» **Exercise input**:
╭──

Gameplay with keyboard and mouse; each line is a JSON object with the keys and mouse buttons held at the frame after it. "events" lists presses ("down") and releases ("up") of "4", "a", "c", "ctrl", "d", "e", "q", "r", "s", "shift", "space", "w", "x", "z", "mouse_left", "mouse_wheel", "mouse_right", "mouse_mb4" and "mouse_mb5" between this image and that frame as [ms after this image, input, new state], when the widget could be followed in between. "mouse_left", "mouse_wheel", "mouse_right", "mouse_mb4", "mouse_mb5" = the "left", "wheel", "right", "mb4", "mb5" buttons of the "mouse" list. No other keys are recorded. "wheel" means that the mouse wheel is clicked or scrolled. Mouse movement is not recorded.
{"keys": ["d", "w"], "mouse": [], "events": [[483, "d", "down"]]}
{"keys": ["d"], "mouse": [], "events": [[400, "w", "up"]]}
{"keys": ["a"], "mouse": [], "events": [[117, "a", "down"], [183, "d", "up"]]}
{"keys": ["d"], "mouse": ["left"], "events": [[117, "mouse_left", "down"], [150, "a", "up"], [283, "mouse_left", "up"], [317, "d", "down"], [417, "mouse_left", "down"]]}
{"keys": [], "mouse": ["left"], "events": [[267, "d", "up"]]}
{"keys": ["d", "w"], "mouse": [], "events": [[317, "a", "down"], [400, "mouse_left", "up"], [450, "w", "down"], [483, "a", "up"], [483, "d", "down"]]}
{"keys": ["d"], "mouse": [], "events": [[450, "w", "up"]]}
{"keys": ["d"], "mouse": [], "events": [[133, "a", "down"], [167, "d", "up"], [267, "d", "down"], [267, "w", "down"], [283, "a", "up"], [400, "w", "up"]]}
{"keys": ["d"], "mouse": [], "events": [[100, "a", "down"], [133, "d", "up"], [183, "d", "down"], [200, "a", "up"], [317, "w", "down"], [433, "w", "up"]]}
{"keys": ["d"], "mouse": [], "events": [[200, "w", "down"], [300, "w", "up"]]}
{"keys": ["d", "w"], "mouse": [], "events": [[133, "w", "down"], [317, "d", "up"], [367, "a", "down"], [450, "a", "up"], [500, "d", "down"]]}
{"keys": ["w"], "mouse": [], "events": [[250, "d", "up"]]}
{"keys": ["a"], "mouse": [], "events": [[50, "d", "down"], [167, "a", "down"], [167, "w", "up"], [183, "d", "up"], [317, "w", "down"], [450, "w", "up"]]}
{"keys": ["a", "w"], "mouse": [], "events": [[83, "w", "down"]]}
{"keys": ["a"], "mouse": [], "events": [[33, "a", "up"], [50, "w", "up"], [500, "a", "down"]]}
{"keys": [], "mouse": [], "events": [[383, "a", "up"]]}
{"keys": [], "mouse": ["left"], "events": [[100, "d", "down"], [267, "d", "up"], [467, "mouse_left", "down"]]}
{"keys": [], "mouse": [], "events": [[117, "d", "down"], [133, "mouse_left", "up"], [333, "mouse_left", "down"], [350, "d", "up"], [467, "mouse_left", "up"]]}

╰──

» **Exercise instructions**: Your task is to reproduce each entry exactly.

» **Response area**:
Gameplay with keyboard and mouse; each line is a JSON object with the keys and mouse buttons held at the frame after it. "events" lists presses ("down") and releases ("up") of "4", "a", "c", "ctrl", "d", "e", "q", "r", "s", "shift", "space", "w", "x", "z", "mouse_left", "mouse_wheel", "mouse_right", "mouse_mb4" and "mouse_mb5" between this image and that frame as [ms after this image, input, new state], when the widget could be followed in between. "mouse_left", "mouse_wheel", "mouse_right", "mouse_mb4", "mouse_mb5" = the "left", "wheel", "right", "mb4", "mb5" buttons of the "mouse" list. No other keys are recorded. "wheel" means that the mouse wheel is clicked or scrolled. Mouse movement is not recorded.
{"keys": ["d", "w"], "mouse": [], "events": [[483, "d", "down"]]}
{"keys": ["d"], "mouse": [], "events": [[400, "w", "up"]]}
{"keys": ["a"], "mouse": [], "events": [[117, "a", "down"], [183, "d", "up"]]}
{"keys": ["d"], "mouse": ["left"], "events": [[117, "mouse_left", "down"], [150, "a", "up"], [283, "mouse_left", "up"], [317, "d", "down"], [417, "mouse_left", "down"]]}
{"keys": [], "mouse": ["left"], "events": [[267, "d", "up"]]}
{"keys": ["d", "w"], "mouse": [], "events": [[317, "a", "down"], [400, "mouse_left", "up"], [450, "w", "down"], [483, "a", "up"], [483, "d", "down"]]}
{"keys": ["d"], "mouse": [], "events": [[450, "w", "up"]]}
{"keys": ["d"], "mouse": [], "events": [[133, "a", "down"], [167, "d", "up"], [267, "d", "down"], [267, "w", "down"], [283, "a", "up"], [400, "w", "up"]]}
{"keys": ["d"], "mouse": [], "events": [[100, "a", "down"], [133, "d", "up"], [183, "d", "down"], [200, "a", "up"], [317, "w", "down"], [433, "w", "up"]]}
{"keys": ["d"], "mouse": [], "events": [[200, "w", "down"], [300, "w", "up"]]}
{"keys": ["d", "w"], "mouse": [], "events": [[133, "w", "down"], [317, "d", "up"], [367, "a", "down"], [450, "a", "up"], [500, "d", "down"]]}
{"keys": ["w"], "mouse": [], "events": [[250, "d", "up"]]}
{"keys": ["a"], "mouse": [], "events": [[50, "d", "down"], [167, "a", "down"], [167, "w", "up"], [183, "d", "up"], [317, "w", "down"], [450, "w", "up"]]}
{"keys": ["a", "w"], "mouse": [], "events": [[83, "w", "down"]]}
{"keys": ["a"], "mouse": [], "events": [[33, "a", "up"], [50, "w", "up"], [500, "a", "down"]]}
{"keys": [], "mouse": [], "events": [[383, "a", "up"]]}
{"keys": [], "mouse": ["left"], "events": [[100, "d", "down"], [267, "d", "up"], [467, "mouse_left", "down"]]}
{"keys": [], "mouse": [], "events": [[117, "d", "down"], [133, "mouse_left", "up"], [333, "mouse_left", "down"], [350, "d", "up"], [467, "mouse_left", "up"]]}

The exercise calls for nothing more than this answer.